Begin Article

Monday, July 25, 2016

Social Media and Your Kids - Tips to Help YOU

As a parent of a tween/teen you will get mixed feedback on social media and your kids! None of it really makes sense, but you are expected to be an expert.  

The first time I realized my child's social media was out of my control was when her school set her
up with a Google account "for school purposes only" but being a veteran social media user - I knew that was just the beginning of her online thumbprint.

Social media is scary - I know - when I was 16 the biggest thing we had going was email - now I am trying to raise children in a society that speaks 140 characters or less, followed by #coding aka #hashtags that increases our presence.  

I sat down this weekend and listened to another teen/tween's mom pour her soul out to me about her fears of social media - and no worries Momma, I have those same fears.  

It is no lie social media is dangerous, but it can also be productive - so while it seems like the devil working (and it can be) there are ways to help prevent the hellstorm (yes I spelled that I wanted it) before it happens. 

What YOU can do as a parent:

Know the law, we do not have to go to law school to know we are responsible for what our child does online, in text, over the phone, and in person.  We as parents sign an invisible contact that we will and are responsible for our children - that includes their online presence.  

Know what accounts your kids have - now here is the trick since you are "legally" responsible for them (even if you only have joint custody) you have the right and really the OBLIGATION to know what they are doing online.  They cannot tell you that it is none of your business - unless of course they plan to get a job, pay rent, buy food, pay for that electronic device, and....pay an attorney to help them become legally emancipated.  Don't worry they won't and any sane judge won't grant it.  

Make them give you all passwords, see in my house I am the password dictator - if I don't know your password, pin code, ...yada yada yada - I will pull the plug, all the way down to the charger cord. You will follow my rules or you will not enjoy the simple pleasures. 

Know your kids can lie online , kids can lie to you even on social media - if you click over to Becky Davenport on Facebook you will see I lie to people daily, it shows I have 0 friends.  I am an adult and I believe the people that follow me deserve privacy so I hide my friends - so if I can lie, so can your kids can too!  

Know the privacy settings on your kid's page, realize some may have them full public (not good) and some may have them private, but block you from seeing individual post.  Yes you should stress about this!  If you can't see everything they are posting - then they should not be posting.  

Learn a little online slang, I get tickled at my father-in-law who has no clue what a #TomSelfie is - that is because he does not know what a hashtag is and really has no need to as he is 80 and just fabulous! However, as a parent you should know what hashtags are and understand their meanings.  I once saw a bright young girl post the tag #420allthetime - she had no clue that meant she was thought smoking pot all day was cool - nor did her parents.  This could lead to job loss, career failures, and loss of friends all because of lack of social media education.

End Article
Begin Given records

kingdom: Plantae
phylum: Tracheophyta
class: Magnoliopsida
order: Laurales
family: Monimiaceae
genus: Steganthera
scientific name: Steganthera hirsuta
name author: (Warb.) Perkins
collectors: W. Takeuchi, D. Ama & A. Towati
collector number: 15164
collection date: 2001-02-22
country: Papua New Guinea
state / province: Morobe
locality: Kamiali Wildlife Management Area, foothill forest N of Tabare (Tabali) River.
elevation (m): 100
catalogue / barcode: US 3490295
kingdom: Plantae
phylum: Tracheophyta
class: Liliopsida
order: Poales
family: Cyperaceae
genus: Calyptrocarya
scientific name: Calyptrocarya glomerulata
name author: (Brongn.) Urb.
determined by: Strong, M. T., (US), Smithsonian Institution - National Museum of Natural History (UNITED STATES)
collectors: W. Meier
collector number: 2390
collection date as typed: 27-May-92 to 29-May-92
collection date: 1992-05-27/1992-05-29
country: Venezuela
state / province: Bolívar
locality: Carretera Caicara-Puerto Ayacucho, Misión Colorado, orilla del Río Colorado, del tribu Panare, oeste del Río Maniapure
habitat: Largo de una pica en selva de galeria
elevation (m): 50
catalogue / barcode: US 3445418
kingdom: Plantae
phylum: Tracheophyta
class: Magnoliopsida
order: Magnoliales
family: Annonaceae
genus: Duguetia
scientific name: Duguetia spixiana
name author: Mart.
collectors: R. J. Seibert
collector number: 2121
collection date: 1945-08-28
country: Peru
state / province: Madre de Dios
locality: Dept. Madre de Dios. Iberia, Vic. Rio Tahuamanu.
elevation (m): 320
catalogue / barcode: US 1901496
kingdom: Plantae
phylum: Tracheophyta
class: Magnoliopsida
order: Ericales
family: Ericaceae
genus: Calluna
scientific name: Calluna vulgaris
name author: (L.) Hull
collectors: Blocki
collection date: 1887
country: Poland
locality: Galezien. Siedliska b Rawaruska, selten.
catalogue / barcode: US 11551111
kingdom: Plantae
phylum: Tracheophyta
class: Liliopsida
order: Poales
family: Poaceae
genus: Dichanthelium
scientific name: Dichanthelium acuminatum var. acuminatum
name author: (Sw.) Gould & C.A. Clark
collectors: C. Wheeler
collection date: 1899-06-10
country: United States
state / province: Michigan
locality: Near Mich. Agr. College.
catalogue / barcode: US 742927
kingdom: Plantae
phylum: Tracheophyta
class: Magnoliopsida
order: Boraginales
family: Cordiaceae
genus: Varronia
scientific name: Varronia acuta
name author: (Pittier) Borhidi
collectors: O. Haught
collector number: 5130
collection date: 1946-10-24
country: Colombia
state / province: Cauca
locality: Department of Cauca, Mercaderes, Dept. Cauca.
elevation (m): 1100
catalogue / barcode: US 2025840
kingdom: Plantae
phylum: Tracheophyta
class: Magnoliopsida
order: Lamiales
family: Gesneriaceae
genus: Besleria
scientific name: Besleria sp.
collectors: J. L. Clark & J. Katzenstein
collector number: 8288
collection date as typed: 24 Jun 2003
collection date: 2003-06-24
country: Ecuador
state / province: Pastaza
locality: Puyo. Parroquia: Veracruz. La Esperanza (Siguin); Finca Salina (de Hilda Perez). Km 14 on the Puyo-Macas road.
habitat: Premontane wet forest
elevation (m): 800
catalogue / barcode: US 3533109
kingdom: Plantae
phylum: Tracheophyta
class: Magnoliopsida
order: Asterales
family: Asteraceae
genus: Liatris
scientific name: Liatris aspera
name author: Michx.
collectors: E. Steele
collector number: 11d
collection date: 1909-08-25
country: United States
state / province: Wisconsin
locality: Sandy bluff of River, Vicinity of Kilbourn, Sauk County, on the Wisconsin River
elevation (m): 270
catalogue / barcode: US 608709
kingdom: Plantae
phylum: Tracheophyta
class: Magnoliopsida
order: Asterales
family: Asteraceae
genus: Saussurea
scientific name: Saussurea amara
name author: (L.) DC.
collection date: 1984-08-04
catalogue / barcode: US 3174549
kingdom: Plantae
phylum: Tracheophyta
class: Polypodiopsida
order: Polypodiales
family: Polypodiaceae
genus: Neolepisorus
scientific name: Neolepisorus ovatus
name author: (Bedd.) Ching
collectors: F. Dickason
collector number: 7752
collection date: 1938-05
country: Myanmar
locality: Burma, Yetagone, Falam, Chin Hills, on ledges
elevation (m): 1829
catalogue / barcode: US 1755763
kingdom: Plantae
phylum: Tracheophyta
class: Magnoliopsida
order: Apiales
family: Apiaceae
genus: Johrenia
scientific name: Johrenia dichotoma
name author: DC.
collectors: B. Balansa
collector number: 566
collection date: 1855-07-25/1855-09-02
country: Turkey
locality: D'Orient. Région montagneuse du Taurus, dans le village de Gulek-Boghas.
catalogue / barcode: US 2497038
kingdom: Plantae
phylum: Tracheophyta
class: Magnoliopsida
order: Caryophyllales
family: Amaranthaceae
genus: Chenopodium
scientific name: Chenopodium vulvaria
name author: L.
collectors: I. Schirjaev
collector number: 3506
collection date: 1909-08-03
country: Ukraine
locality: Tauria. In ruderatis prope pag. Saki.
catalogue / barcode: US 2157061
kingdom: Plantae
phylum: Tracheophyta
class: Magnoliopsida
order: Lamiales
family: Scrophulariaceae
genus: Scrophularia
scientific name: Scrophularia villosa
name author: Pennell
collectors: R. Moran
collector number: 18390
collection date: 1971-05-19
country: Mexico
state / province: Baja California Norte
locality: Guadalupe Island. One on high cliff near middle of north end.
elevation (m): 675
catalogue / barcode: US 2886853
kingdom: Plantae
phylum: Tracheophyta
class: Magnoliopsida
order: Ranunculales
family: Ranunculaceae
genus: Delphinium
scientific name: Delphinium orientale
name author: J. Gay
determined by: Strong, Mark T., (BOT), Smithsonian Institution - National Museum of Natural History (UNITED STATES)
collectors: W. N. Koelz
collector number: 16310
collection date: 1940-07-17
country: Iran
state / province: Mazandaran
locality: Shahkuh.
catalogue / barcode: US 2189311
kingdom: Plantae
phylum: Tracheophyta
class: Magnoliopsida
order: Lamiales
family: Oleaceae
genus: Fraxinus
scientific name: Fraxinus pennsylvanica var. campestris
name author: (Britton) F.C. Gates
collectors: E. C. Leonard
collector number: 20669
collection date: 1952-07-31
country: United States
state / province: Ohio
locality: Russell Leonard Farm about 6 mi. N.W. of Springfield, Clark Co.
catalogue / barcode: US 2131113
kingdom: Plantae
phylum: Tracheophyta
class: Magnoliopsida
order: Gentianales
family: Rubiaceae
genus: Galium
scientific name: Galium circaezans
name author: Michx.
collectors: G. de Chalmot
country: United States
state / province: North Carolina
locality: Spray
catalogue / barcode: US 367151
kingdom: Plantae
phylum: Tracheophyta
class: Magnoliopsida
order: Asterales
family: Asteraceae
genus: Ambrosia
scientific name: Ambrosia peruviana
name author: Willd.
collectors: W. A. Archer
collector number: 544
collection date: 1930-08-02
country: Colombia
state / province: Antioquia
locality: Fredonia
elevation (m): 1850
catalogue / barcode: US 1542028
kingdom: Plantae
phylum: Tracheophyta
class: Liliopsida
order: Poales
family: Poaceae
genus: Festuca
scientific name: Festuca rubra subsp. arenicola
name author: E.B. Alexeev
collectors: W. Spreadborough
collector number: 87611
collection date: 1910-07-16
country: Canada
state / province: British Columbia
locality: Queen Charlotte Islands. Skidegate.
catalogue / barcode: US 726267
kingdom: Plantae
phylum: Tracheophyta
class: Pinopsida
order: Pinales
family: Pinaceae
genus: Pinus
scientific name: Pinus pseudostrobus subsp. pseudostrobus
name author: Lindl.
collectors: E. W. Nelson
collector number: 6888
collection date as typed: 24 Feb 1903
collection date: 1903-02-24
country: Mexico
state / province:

End Given records

**Brief 1:**
List every tip the social media article gives under "What YOU can do as a parent:", using the opening phrase of each.
**Brief 2:**
Write the next part of the social media article, picking up after its last sentence.

**Response 1:**
- Know the law
- Know what accounts your kids have
- Make them give you all passwords
- Know your kids can lie online
- Know the privacy settings on your kid's page
- Learn a little online slang

**Response 2:**
Know how to DELETE and where to delete, there are times you just need to wipe clean and say my bad or their bad!  DELETE is okay. 

Know what apps have visual memory and what apps have virtual memory; oh the love of Snapchat - until some man realized that naked selfie he just sent is saved on some virtual server - and if his wife is smart enough she can recover it - remember nothing is truly secret.

Know their locations settings, do not and I repeat again DO NOT let your kids "check in" places - until they have left.   As a blogger I get paid to say I am at places, but my safety is sooooo much more important than the someone making money.  It is okay to say you were at a place, but wait until you are gone before doing it.  Also know that once you write a review of place or check-in at that location people can read your comment and see your profile - so this could lead to strangers seeing your information/page.

Know their friends, I have this shameful embarrassing story that happened to me (a social media expert) several years ago.  I was popular online, I then lived in a semi-small community, and lots of people knew who I was.  This young man with no profile picture began messaging me and liking my photos - I was in the middle of going through a divorce so the kind words were refreshing.  This young man who I had no clue what he looked like said to me "I saw you tonight - you had your hands full at homecomers" ....I was a bit creeped out and kind of snapped on the young man.  A few minutes later the young man came back and asked me to let him explain.  I gave him a few minutes of my time - only to find out I did know the young man - except he was not a young man he was an older married man in my then community that did a lot of volunteer work - he knew me from the gym, but was too scared to come up in person and talk to me, so had created a fake online profile to talk to me.- needless to say he should have been scared considering he was married.
However, if this could happen to me as an adult, imagine what could happen your child.

Know how to track your child's social media behavior.  When I said there is an app designed to see everything your child does online - other parent's jaw hit the floor.  Well pick it up, because there is lots of apps that help track their online thumbprint.  You can google social media tracking for parent's and come up with a list of good ones - the best I have seen in use is Socially Active  - it gives a pretty good run down of their virtual presence.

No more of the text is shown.